У Киплинга есть слегка неожиданные для него стихи, стремящиеся передать присущее Вергилию ощущение тайны исторического времени. Они написаны от лица Горация, размышляющего в свой последний день о предчувствиях своего друга, и называются «Последняя ода».
As watchers couched beneath a Bantine oak,
Hearing the dann–wind stir, Know that the present strength of night is broke
Though no dawn threaten her Till dawn's appointed hour — so Virgil died, Aware of change at hand, and prophesied
Change upon all the Eternal Gods had made
And on the Gods alike — Fated as dawn but, as the dawn, delayed Till the just hour should strike — A Star new–risen above the living and dead;
And the lost shades that were our loves restored As lovers, and forever. So he said; Having received the word…
(«Словно стражи, прилегшие под дубом в Бантии, услышав, как дрогнул предрассветный ветерок, знают, что сила продолжающейся ночи уже сломлена, хотя никакой рассвет не грозит ей ранее часа, назначенного рассвету, — так умер Вергилий, зная о грядущих переменах, и возвестил приход перемен для всего, что сотворено вечными богами, и для самих богов тоже, неизбежный, как рассвет, но, как рассвет, отсроченный, пока не пробьет должный час: восход новой звезды над живыми и мертвыми, и утраченные образы нашей любви, которые будут нам возвращены уже как любящие, и навеки. Так он сказал, приняв весть…»)
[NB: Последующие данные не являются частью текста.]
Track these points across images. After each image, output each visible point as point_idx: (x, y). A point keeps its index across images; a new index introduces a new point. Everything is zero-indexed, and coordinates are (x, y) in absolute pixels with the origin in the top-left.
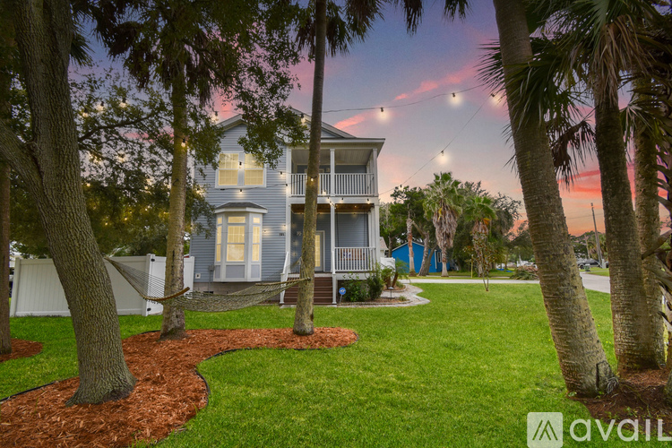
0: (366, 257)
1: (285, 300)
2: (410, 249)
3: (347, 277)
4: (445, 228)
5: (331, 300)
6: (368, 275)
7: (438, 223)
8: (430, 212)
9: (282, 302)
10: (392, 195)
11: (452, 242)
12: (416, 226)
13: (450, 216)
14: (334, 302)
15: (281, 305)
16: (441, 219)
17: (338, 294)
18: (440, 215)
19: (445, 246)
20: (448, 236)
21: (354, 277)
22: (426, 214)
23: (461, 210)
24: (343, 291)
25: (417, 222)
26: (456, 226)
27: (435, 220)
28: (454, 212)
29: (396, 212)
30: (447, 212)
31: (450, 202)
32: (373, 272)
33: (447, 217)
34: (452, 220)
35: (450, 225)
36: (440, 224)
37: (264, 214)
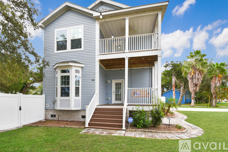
0: (150, 95)
1: (89, 124)
2: (174, 92)
3: (135, 108)
4: (195, 81)
5: (121, 126)
6: (151, 108)
7: (191, 79)
8: (186, 73)
9: (87, 126)
10: (164, 66)
11: (198, 88)
12: (177, 81)
13: (198, 74)
14: (124, 128)
15: (86, 128)
16: (193, 76)
17: (127, 122)
18: (192, 74)
19: (194, 91)
20: (196, 85)
21: (141, 108)
22: (183, 74)
23: (205, 70)
24: (131, 120)
25: (177, 78)
26: (202, 79)
27: (189, 77)
28: (201, 72)
29: (166, 74)
30: (197, 72)
31: (199, 67)
32: (155, 105)
33: (197, 75)
34: (200, 76)
35: (198, 79)
36: (192, 79)
37: (82, 67)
Вергилий — это поэт истории как времени, насыщенного значением, поэт «знамений времени», определяющих конец старому и начало новому; и он сумел превратить свой Рим в общечеловеческий символ истории — конца и нового начала. К этому Риму обращается в своем сонете, навеянном бурями истории нашего века, русский вергилианец Вячеслав Иванов:
Мы Трою предков пламени дарим; Дробятся оси колесниц меж грома И фурий мирового ипподрома: Ты, царь путей, глядишь, как мы горим
И ты пылал и восставал из пепла, И памятливая голубизна Твоих небес глубоких не ослепла; И помнит в ласке векового сна Твой вратарь кипарис, как Троя крепла, Когда лежала Троя сожжена.
Пастернак сравнил все, как он выразился, вековечное с «записной тетрадью человечества», в которую каждое поколение пишет свое, и добавил: «…оно жизненно не тогда, когда оно обязательно, а когда оно восприимчиво ко всем уподоблениям, которыми на него озираются исходящие от него века». Стихи Вергилия были записной тетрадью европейского человечества в течение двадцати веков и остаются ею поныне. Если в свое время они говорили Данте о наследии Рима, об утопии справедливой вселенской монархии, Петрарке — о благородном славолюбии и нежной чувствительности, Джамбатиста Виде и Скалигеру — о непогрешимом каноне эстетической гармонии, Тассо и Расину — о патетической борьбе долга и страсти, если они на время сделались немы для романтиков и позитивистов прошлого века, нам они говорят о человеке, преодолевающем себя в искусе истории, отрекающемся от своеволия, о конце и новом начале. Они обращаются к нам, и мы их слышим.